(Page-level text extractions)

= = = =

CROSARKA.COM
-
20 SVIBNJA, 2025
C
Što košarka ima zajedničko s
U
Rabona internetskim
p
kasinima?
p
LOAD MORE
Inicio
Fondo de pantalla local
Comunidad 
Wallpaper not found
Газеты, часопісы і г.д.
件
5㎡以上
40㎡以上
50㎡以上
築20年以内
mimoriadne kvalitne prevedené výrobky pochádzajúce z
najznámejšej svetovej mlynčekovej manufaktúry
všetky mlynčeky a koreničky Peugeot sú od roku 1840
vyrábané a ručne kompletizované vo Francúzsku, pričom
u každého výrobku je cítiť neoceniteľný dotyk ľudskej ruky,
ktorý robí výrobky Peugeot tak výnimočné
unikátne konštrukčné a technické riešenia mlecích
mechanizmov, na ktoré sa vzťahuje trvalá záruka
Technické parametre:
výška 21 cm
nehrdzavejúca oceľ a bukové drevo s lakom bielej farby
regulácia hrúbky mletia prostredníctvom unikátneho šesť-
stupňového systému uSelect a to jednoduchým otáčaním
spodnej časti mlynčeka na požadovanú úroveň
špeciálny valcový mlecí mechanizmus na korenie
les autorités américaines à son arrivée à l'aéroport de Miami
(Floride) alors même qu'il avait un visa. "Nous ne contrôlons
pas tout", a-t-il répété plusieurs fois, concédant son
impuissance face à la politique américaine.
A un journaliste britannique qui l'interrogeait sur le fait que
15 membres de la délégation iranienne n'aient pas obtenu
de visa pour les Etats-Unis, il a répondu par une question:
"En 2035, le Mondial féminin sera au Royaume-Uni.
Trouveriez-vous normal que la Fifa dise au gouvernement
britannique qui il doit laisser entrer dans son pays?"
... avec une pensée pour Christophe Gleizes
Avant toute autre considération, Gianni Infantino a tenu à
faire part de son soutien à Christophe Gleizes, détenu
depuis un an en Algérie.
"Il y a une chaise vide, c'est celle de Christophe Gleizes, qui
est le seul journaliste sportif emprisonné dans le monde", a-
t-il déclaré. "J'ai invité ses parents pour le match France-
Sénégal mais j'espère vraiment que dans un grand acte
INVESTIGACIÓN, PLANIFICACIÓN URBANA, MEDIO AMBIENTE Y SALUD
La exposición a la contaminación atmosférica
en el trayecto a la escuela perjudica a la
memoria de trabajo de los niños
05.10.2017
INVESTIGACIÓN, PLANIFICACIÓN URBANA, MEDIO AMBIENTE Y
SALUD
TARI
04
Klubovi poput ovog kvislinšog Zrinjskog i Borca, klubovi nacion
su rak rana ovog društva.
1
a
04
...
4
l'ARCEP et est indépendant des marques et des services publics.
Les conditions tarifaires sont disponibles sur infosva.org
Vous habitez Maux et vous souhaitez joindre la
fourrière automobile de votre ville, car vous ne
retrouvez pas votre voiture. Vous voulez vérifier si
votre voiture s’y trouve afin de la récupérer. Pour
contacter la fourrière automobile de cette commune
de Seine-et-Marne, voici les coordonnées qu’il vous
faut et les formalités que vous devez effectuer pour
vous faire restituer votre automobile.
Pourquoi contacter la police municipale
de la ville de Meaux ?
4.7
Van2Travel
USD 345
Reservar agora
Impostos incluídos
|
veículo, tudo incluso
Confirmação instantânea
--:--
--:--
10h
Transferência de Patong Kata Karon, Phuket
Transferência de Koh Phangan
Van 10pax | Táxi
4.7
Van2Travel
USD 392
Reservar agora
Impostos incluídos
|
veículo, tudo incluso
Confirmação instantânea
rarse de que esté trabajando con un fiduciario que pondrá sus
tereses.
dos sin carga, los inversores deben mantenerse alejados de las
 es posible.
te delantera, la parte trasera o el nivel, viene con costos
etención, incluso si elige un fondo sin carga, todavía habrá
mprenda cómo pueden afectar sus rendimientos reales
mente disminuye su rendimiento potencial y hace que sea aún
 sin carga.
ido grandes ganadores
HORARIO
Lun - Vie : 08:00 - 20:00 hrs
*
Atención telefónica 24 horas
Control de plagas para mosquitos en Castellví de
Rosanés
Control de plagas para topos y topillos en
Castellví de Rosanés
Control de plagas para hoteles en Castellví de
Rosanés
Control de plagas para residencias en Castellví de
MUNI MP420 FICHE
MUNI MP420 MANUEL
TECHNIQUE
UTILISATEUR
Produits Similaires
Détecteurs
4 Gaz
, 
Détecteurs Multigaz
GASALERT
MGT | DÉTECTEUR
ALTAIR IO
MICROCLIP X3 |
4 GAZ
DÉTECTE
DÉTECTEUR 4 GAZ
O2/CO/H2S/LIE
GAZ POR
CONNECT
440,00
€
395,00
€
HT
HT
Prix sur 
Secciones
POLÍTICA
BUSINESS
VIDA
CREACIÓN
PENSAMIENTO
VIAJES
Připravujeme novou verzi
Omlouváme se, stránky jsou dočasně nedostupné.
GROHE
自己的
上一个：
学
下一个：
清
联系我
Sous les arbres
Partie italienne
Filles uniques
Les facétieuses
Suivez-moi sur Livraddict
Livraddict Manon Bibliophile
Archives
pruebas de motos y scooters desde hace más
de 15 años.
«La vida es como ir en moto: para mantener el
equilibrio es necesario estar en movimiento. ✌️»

= = = =

* [PROMPT]: Print the records above verbatim from their first line to the line containing "mimoriadne kvalitne prevedené", both included, and stop there.

* [SOLUTION FOR THIS EXERCISE]:
CROSARKA.COM
-
20 SVIBNJA, 2025
C
Što košarka ima zajedničko s
U
Rabona internetskim
p
kasinima?
p
LOAD MORE
Inicio
Fondo de pantalla local
Comunidad 
Wallpaper not found
Газеты, часопісы і г.д.
件
5㎡以上
40㎡以上
50㎡以上
築20年以内
mimoriadne kvalitne prevedené výrobky pochádzajúce z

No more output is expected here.